Recuerdo muy bien el tiempo en el que el verano duraba, para mayor felicidad nuestra, verdaderas eternidades. Sobre el valle de Río de Sáa volaban bandadas de palomas de todos los colores —entre ellas, con frecuencia, buchonas de raza granadina o gaditana— que venían desde los palomares de O Sartego y que, después de jugar con el viento y de dibujar círculos en el aire, se posaban sobre las campos recién segados buscando, para merendar, los últimos granos. Por los arroyos que atravesaban los prados nadaban, felices, las truchas y las anguilas.
Mucho nos gustaba hacer barcos de papel y dejarlos ir corriente abajo, soñando que se disponían a atravesar los mares.
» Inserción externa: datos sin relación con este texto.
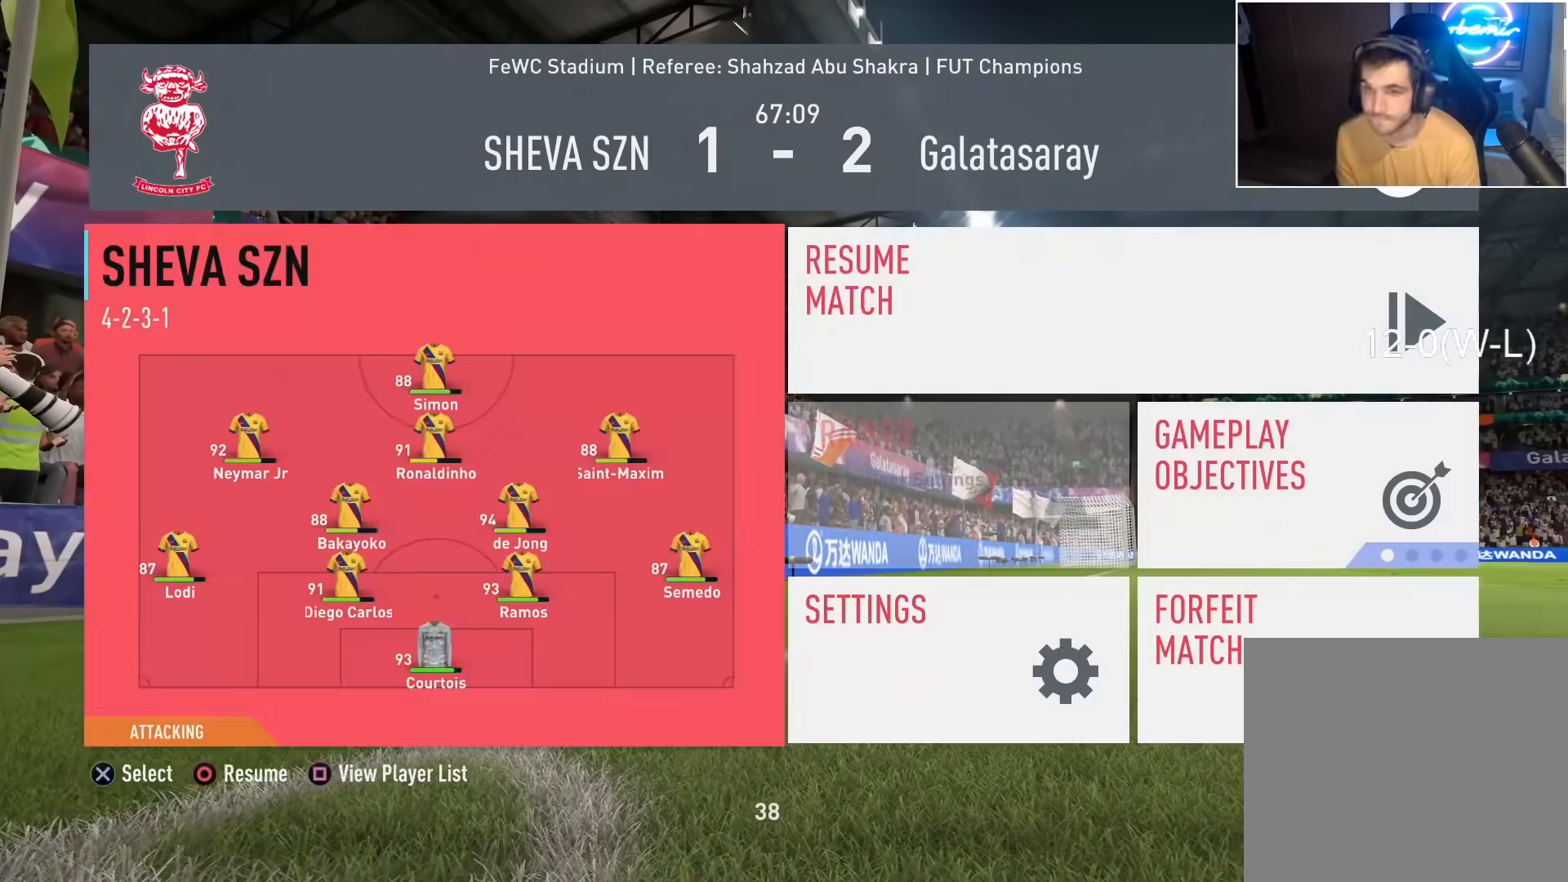
{"buttons": [], "left_stick": "down-left", "right_stick": "center", "events": [[83, "DPAD_DOWN", "up"], [300, "left_stick", "down-left"]]}
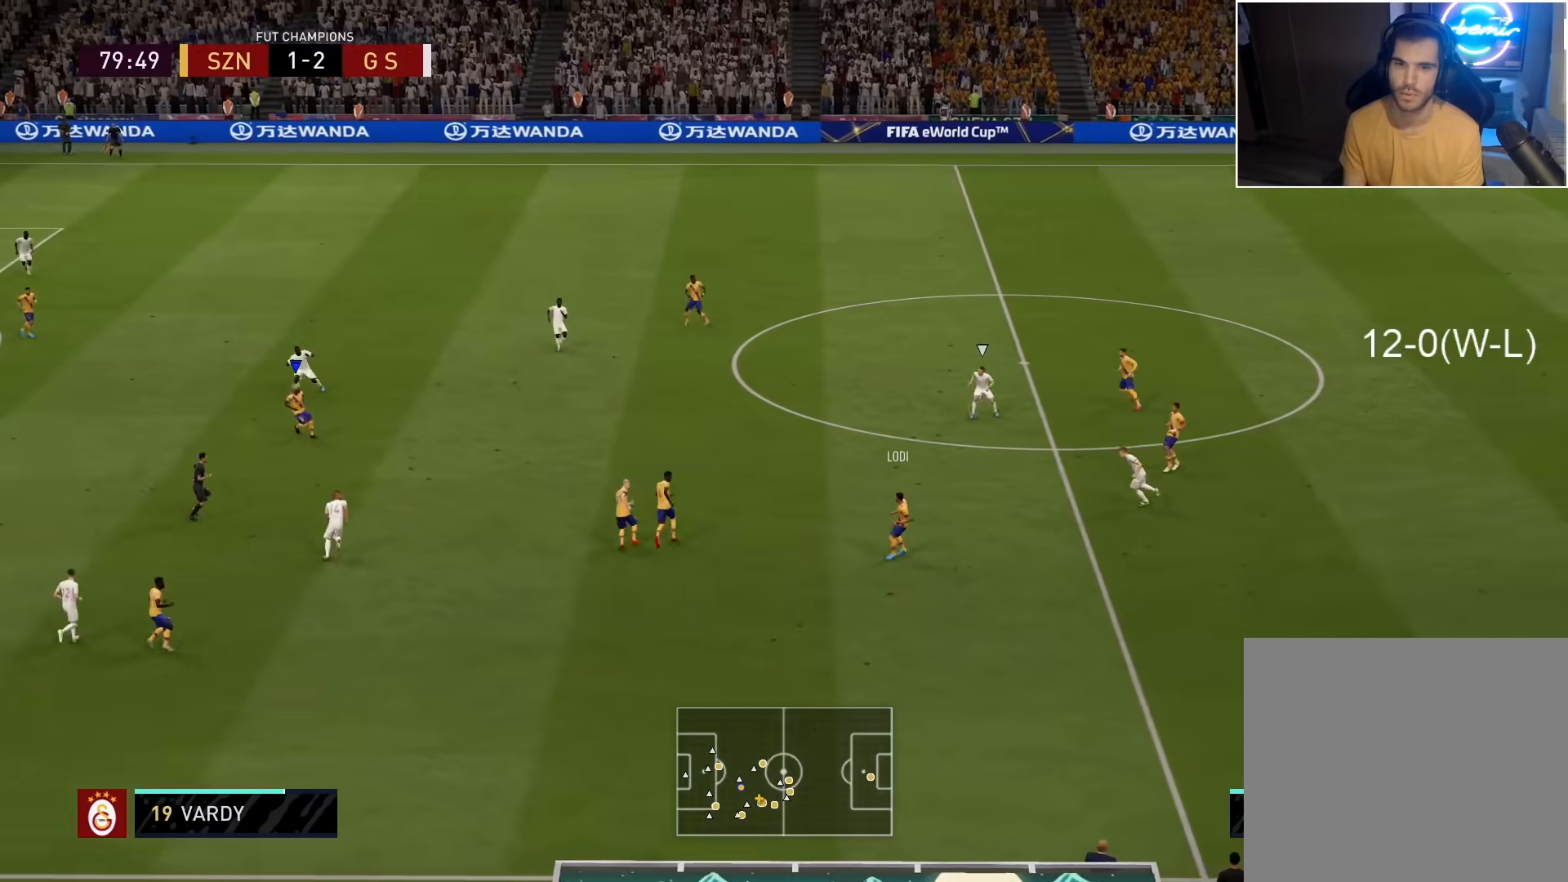
{"buttons": [], "left_stick": "left", "right_stick": "center", "events": [[400, "left_stick", "left"]]}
No éramos grandes voladores de cometas (se hacían también con papel, por lo general de periódico, y con listones de caña atados con bramante), pero a veces conseguíamos que se elevasen con cierta majestuosidad, y entonces nos imaginábamos a nosotros mismos allá en lo alto, contemplando la grandeza del mundo y su reflejo, que incluía, hacia la raya del horizonte, gigantescas ballenas y legendarias islas errantes.
Nuestros muertos estaban entonces vivos; y sus voces, que por desgracia ya apenas consigo recordar, nos contaban historias de ánimas en pena, de la guerra en la nieve, de piedras que ocultaban tesoros, de lobos que vagaban por los caminos, de los que emigraron pero nunca volvieron y de pasadizos secretos que atravesaban montañas. Nos enseñaron los nombres de los vientos, de las estrellas, de los pájaros y de los árboles, pero jamás les dimos las gracias. Qué hermosos eran sus caballos.